[Directions for this task]
Could you return the data below exactly as it appears?

[Data entries]
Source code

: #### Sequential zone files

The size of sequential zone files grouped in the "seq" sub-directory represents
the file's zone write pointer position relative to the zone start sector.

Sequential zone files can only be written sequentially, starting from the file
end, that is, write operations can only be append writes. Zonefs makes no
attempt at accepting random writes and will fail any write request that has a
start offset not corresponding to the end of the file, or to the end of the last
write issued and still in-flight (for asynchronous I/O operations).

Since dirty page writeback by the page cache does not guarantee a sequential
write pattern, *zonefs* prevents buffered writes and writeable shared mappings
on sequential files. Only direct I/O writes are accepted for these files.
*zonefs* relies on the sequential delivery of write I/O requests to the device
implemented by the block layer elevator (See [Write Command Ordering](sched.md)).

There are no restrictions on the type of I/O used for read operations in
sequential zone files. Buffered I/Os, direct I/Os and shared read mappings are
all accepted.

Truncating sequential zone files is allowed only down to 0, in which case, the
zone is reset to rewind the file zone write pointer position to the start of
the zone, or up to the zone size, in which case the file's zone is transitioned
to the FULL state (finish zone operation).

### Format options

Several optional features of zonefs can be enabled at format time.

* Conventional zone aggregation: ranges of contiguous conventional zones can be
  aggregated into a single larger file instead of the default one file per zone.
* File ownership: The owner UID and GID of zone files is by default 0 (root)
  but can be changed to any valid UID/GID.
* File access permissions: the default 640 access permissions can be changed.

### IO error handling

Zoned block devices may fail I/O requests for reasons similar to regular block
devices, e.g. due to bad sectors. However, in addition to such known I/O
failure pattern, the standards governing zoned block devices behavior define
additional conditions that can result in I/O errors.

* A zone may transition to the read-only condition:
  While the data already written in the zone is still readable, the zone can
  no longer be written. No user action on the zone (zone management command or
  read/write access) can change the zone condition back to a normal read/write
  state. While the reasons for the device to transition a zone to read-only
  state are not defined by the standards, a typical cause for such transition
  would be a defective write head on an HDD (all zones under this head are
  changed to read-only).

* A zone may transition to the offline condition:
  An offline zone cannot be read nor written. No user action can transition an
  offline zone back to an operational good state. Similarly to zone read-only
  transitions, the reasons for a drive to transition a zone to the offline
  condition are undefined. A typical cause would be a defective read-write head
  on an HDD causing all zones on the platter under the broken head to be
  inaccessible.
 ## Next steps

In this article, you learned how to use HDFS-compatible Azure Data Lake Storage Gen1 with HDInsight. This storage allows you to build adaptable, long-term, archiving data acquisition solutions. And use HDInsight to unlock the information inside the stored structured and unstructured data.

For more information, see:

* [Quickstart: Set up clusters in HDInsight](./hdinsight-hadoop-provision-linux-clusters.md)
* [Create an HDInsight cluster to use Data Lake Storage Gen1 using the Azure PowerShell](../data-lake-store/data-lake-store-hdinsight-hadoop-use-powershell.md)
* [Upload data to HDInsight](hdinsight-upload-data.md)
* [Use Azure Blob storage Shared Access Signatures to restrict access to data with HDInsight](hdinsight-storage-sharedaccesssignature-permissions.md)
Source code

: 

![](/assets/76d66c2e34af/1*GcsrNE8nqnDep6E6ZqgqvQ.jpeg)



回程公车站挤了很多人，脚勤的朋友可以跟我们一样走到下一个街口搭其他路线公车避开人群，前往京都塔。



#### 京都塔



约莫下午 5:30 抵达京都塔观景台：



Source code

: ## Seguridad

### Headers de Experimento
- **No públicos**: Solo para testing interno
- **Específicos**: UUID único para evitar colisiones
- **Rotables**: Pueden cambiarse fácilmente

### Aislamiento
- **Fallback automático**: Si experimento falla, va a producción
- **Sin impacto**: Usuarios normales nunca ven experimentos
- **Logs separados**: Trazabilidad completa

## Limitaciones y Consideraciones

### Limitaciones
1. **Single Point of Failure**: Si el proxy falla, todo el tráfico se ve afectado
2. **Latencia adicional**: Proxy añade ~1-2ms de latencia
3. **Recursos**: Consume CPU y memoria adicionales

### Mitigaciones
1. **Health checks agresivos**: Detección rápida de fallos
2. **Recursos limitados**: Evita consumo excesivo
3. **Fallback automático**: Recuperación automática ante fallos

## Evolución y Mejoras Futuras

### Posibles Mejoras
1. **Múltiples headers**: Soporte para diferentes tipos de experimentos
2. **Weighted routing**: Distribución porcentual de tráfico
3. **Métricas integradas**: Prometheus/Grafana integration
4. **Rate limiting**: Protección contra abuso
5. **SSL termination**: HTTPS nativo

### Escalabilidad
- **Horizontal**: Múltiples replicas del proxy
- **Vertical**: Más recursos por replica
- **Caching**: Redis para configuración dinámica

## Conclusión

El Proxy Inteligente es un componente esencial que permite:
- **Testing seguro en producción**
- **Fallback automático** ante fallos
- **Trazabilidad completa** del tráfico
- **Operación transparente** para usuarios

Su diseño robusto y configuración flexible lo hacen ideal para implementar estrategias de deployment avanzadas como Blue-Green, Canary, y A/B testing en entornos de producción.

[Answer to this problem]
Source code

: #### Sequential zone files

The size of sequential zone files grouped in the "seq" sub-directory represents
the file's zone write pointer position relative to the zone start sector.

Sequential zone files can only be written sequentially, starting from the file
end, that is, write operations can only be append writes. Zonefs makes no
attempt at accepting random writes and will fail any write request that has a
start offset not corresponding to the end of the file, or to the end of the last
write issued and still in-flight (for asynchronous I/O operations).

Since dirty page writeback by the page cache does not guarantee a sequential
write pattern, *zonefs* prevents buffered writes and writeable shared mappings
on sequential files. Only direct I/O writes are accepted for these files.
*zonefs* relies on the sequential delivery of write I/O requests to the device
implemented by the block layer elevator (See [Write Command Ordering](sched.md)).

There are no restrictions on the type of I/O used for read operations in
sequential zone files. Buffered I/Os, direct I/Os and shared read mappings are
all accepted.

Truncating sequential zone files is allowed only down to 0, in which case, the
zone is reset to rewind the file zone write pointer position to the start of
the zone, or up to the zone size, in which case the file's zone is transitioned
to the FULL state (finish zone operation).

### Format options

Several optional features of zonefs can be enabled at format time.

* Conventional zone aggregation: ranges of contiguous conventional zones can be
  aggregated into a single larger file instead of the default one file per zone.
* File ownership: The owner UID and GID of zone files is by default 0 (root)
  but can be changed to any valid UID/GID.
* File access permissions: the default 640 access permissions can be changed.

### IO error handling

Zoned block devices may fail I/O requests for reasons similar to regular block
devices, e.g. due to bad sectors. However, in addition to such known I/O
failure pattern, the standards governing zoned block devices behavior define
additional conditions that can result in I/O errors.

* A zone may transition to the read-only condition:
  While the data already written in the zone is still readable, the zone can
  no longer be written. No user action on the zone (zone management command or
  read/write access) can change the zone condition back to a normal read/write
  state. While the reasons for the device to transition a zone to read-only
  state are not defined by the standards, a typical cause for such transition
  would be a defective write head on an HDD (all zones under this head are
  changed to read-only).

* A zone may transition to the offline condition:
  An offline zone cannot be read nor written. No user action can transition an
  offline zone back to an operational good state. Similarly to zone read-only
  transitions, the reasons for a drive to transition a zone to the offline
  condition are undefined. A typical cause would be a defective read-write head
  on an HDD causing all zones on the platter under the broken head to be
  inaccessible.
 ## Next steps

In this article, you learned how to use HDFS-compatible Azure Data Lake Storage Gen1 with HDInsight. This storage allows you to build adaptable, long-term, archiving data acquisition solutions. And use HDInsight to unlock the information inside the stored structured and unstructured data.

For more information, see:

* [Quickstart: Set up clusters in HDInsight](./hdinsight-hadoop-provision-linux-clusters.md)
* [Create an HDInsight cluster to use Data Lake Storage Gen1 using the Azure PowerShell](../data-lake-store/data-lake-store-hdinsight-hadoop-use-powershell.md)
* [Upload data to HDInsight](hdinsight-upload-data.md)
* [Use Azure Blob storage Shared Access Signatures to restrict access to data with HDInsight](hdinsight-storage-sharedaccesssignature-permissions.md)
Source code

: 

![](/assets/76d66c2e34af/1*GcsrNE8nqnDep6E6ZqgqvQ.jpeg)



回程公车站挤了很多人，脚勤的朋友可以跟我们一样走到下一个街口搭其他路线公车避开人群，前往京都塔。



#### 京都塔



约莫下午 5:30 抵达京都塔观景台：



Source code

: ## Seguridad

### Headers de Experimento
- **No públicos**: Solo para testing interno
- **Específicos**: UUID único para evitar colisiones
- **Rotables**: Pueden cambiarse fácilmente

### Aislamiento
- **Fallback automático**: Si experimento falla, va a producción
- **Sin impacto**: Usuarios normales nunca ven experimentos
- **Logs separados**: Trazabilidad completa

## Limitaciones y Consideraciones

### Limitaciones
1. **Single Point of Failure**: Si el proxy falla, todo el tráfico se ve afectado
2. **Latencia adicional**: Proxy añade ~1-2ms de latencia
3. **Recursos**: Consume CPU y memoria adicionales

### Mitigaciones
1. **Health checks agresivos**: Detección rápida de fallos
2. **Recursos limitados**: Evita consumo excesivo
3. **Fallback automático**: Recuperación automática ante fallos

## Evolución y Mejoras Futuras

### Posibles Mejoras
1. **Múltiples headers**: Soporte para diferentes tipos de experimentos
2. **Weighted routing**: Distribución porcentual de tráfico
3. **Métricas integradas**: Prometheus/Grafana integration
4. **Rate limiting**: Protección contra abuso
5. **SSL termination**: HTTPS nativo

### Escalabilidad
- **Horizontal**: Múltiples replicas del proxy
- **Vertical**: Más recursos por replica
- **Caching**: Redis para configuración dinámica

## Conclusión

El Proxy Inteligente es un componente esencial que permite:
- **Testing seguro en producción**
- **Fallback automático** ante fallos
- **Trazabilidad completa** del tráfico
- **Operación transparente** para usuarios

Su diseño robusto y configuración flexible lo hacen ideal para implementar estrategias de deployment avanzadas como Blue-Green, Canary, y A/B testing en entornos de producción.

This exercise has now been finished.